We will vigorously oppose any attempt to turn the tax file number system into a de facto Australia Card.

I put the Minister and this Government on notice that we will not stand by and see that happen. In the planning that is about to take place as a result of this legislation, the Opposition's position will need to be taken into account because the child-care legislation amendments will come before us as a result of that planning in the Budget sittings.

  The Opposition's position should not be ignored because, although we are prepared to allow the Health Insurance Commission to expand its role to plan for the introduction of the Government's promised child-care rebate scheme, we are not prepared to support the extension of the tax file number system in the way that is being detailed to us at this stage.

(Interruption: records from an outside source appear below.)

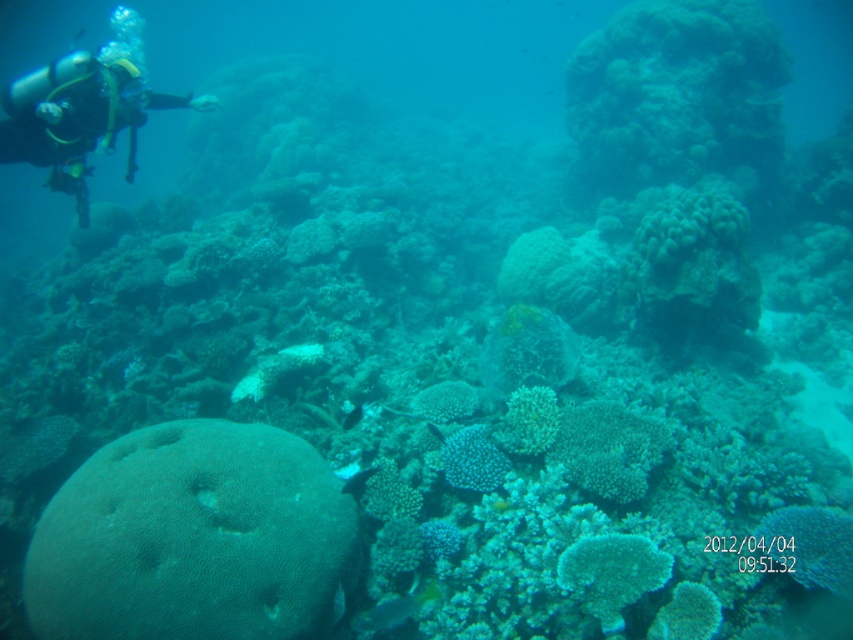
Based on the photo, you are a marine biologist studying the coral reef. You notice the matte black scuba diver at upper left and the spotted coral at center. Which object is taller in the image?

The matte black scuba diver at upper left is taller than the spotted coral at center.

You are a marine biologist studying coral locations in the reef. You notice the smooth brown coral at center. Can you determine its exact coordinates in the image?

The smooth brown coral at center is located at point [193,538].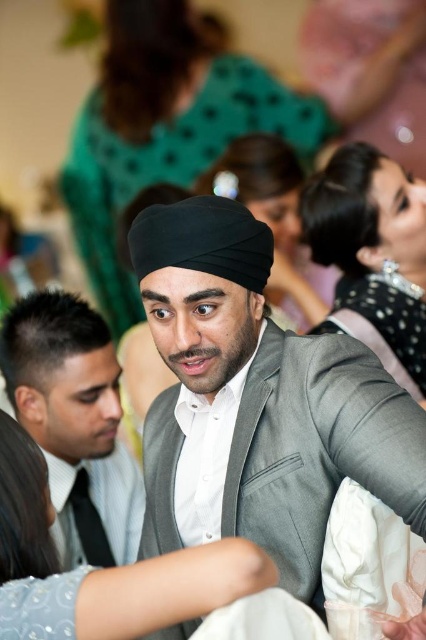
Who is positioned more to the left, matte black turban at center or matte gray suit at center?

matte gray suit at center is more to the left.

Is point (327, 392) farther from viewer compared to point (100, 349)?

No.

Between point (288, 410) and point (45, 413), which one is positioned behind?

  In detailing the Government's duplicitous and capricious extensions to the tax file number and its plans to catch child carers in its big brother network, I have not yet commented on the deficiencies inherent in the Government's child-care policy. When it was released in February, the Government's policy was widely and accurately perceived as being a child-care policy for millionaires. Under the government rebate scheme as promised, no means test is to be applied, so that two-job families enjoying very high incomes will be the main beneficiaries. This is an extraordinary policy outcome in the economic circumstances currently facing Australia. It represents a gross distortion of priorities. To be actively directing government assistance to those in well-paid employment while we have a million people out of work—370,900 of whom have not had a job in 12 months or more—makes a mockery of the social justice pretensions of this Government.

  I can say a great deal more about this but, given the time limits that are imposed on us all now, thanks to the views of the Government and the Democrats about speeches during second reading debates, I intend to bring my speech to a close. We will have an opportunity for debating these issues further when the child-care legislation comes before us in the autumn sittings.

  The Health Insurance Commission Amendment Bill 1993 does not set out the program details of the child-care rebate scheme. As I said earlier, that will be achieved in the changes to the Child Care Act in the autumn sittings. So, for this reason, the coalition will not oppose this particular Bill. However, in allowing this Bill to pass I would put the Minister on notice that she cannot assume the support of the coalition for the changes to the Child Care Act which are to follow later, if they include the tax file number provisions.

  The coalition will act in the best interests of Australians when that legislation is brought forward. If it threatens the basic freedoms and liberties of Australians, and if it disregards legitimate social justice principles, the coalition will have no part of it.